Global Legal History: an Anthropological Approach
Max Planck Lecture in Legal History and Legal Theory
- Please note that the date has changed!
- Date: Jul 12, 2022
- Time: 06:00 PM - 07:30 PM (Local Time Germany)
- Speaker: Fernanda Pirie (University of Oxford)
- Organisation: Stefanie Rüther
- Location: mpilhlt
- Room: Lecture hall
What should legal historians study and why? Considering laws beyond the state and the familiar realms of European history raises the vexed question of what law is as well as what might be compared and to what purpose.

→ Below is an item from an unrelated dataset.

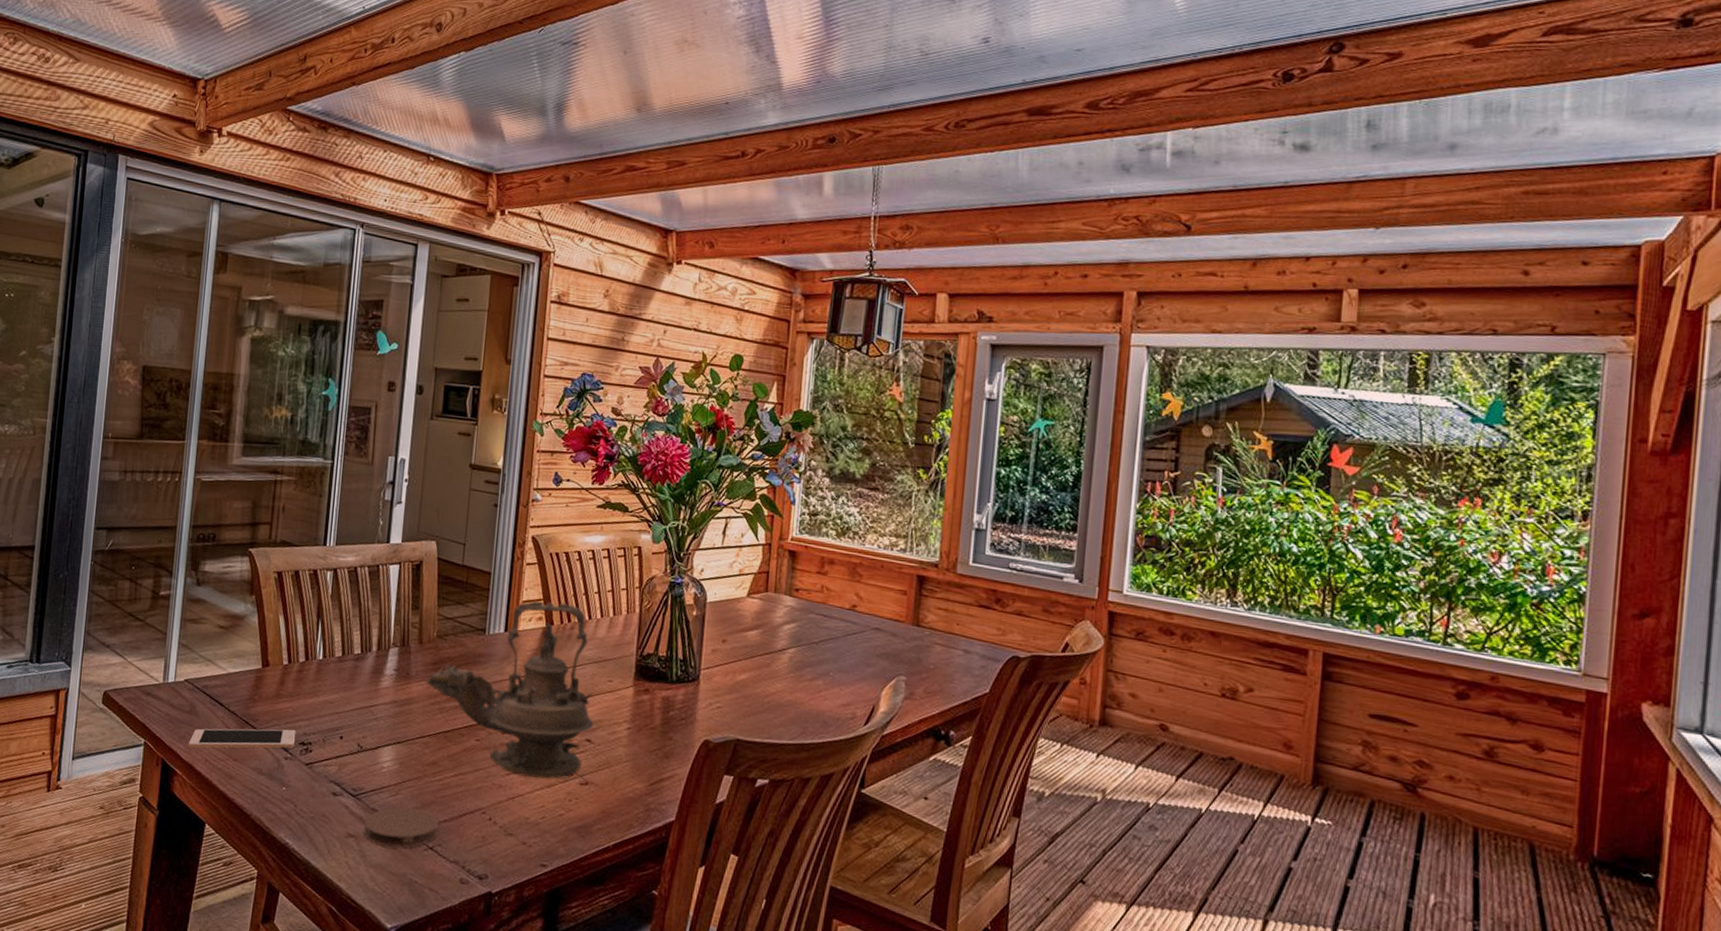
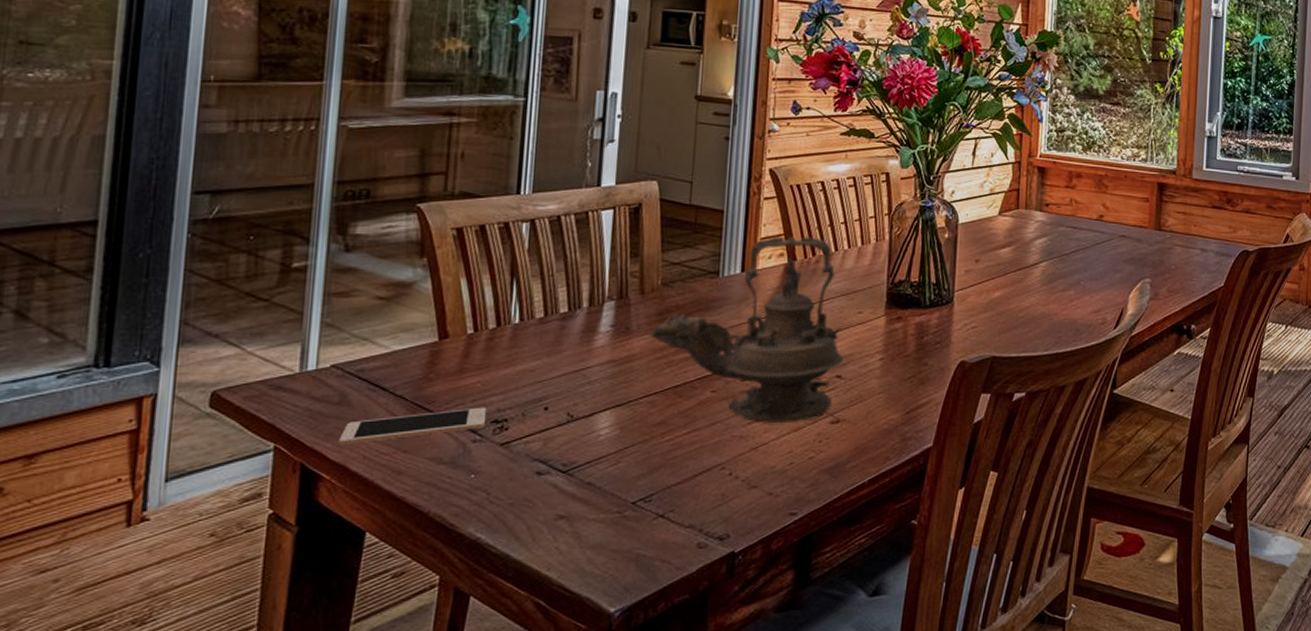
coaster: present [364,807,439,848] -> none [578,475,671,522]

In this presentation I argue in favour of an anthropological approach to global legal history. This means considering law as a social and historical phenomenon and approaching cases, examples, historical practices, and texts on their own terms. It means asking about people and context, about who makes laws and why, and teasing out what is distinctive among them. This type of enquiry leads us, I suggest, to textual traditions with authors, readers, and translators and to explicit rules, which are pronounced, understood, copied, and applied. Turning to some early examples of written law, I seek to show how consideration and comparison of such cases can help to clarify what law is as a social phenomenon, who makes it and why, how it develops, and its relations with power, as well as the surprising recurrence of dynamics of the rule of law.